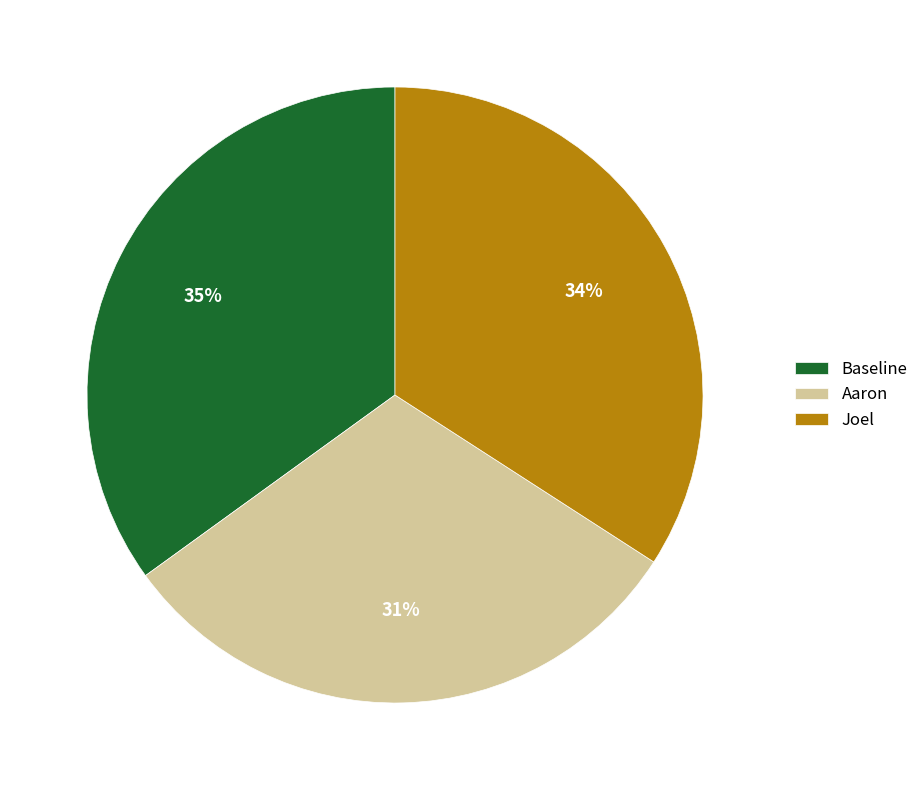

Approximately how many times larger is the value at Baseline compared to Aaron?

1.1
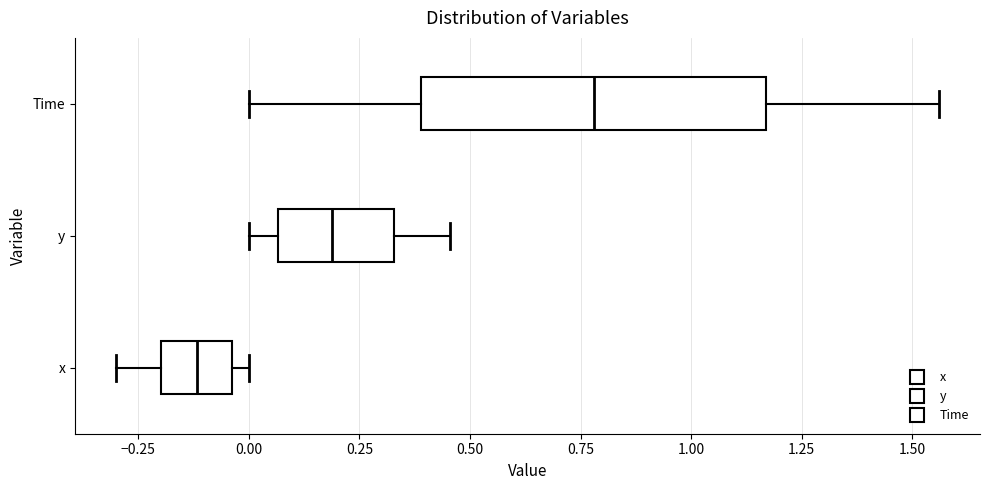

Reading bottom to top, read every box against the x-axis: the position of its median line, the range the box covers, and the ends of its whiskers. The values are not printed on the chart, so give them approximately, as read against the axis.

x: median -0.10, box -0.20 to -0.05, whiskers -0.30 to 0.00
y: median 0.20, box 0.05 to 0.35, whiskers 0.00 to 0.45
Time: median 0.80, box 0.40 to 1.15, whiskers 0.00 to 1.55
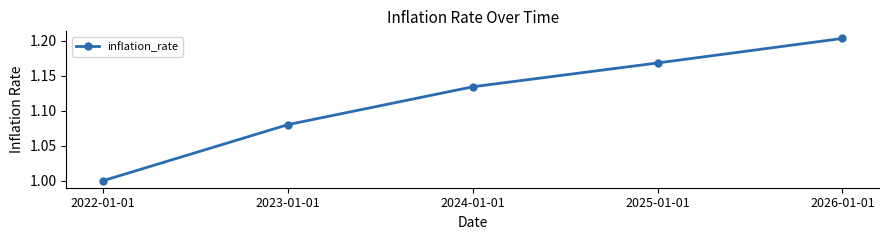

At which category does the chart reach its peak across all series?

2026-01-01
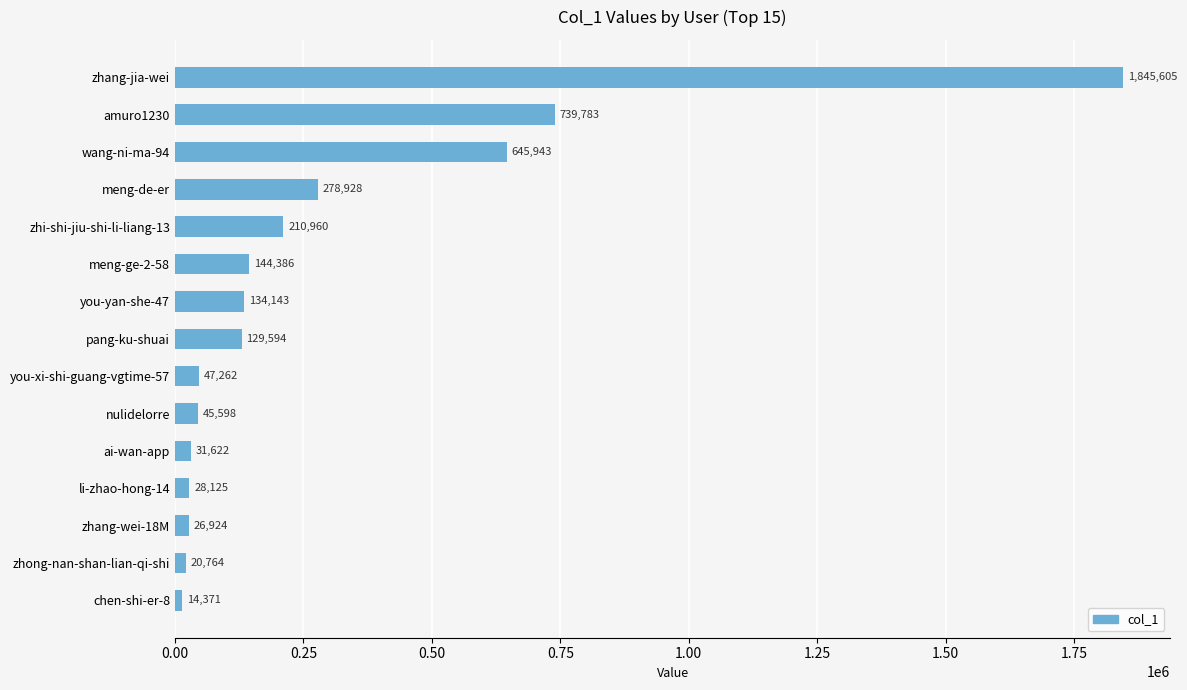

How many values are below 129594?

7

● **WORK INSTRUCTIONS**: Pull out every line of the records that contains the string "whiskers", matching case exactly.

● **OUTPUT OF THE TASK**:
Reading bottom to top, read every box against the x-axis: the position of its median line, the range the box covers, and the ends of its whiskers. The values are not printed on the chart, so give them approximately, as read against the axis.
x: median -0.10, box -0.20 to -0.05, whiskers -0.30 to 0.00
y: median 0.20, box 0.05 to 0.35, whiskers 0.00 to 0.45
Time: median 0.80, box 0.40 to 1.15, whiskers 0.00 to 1.55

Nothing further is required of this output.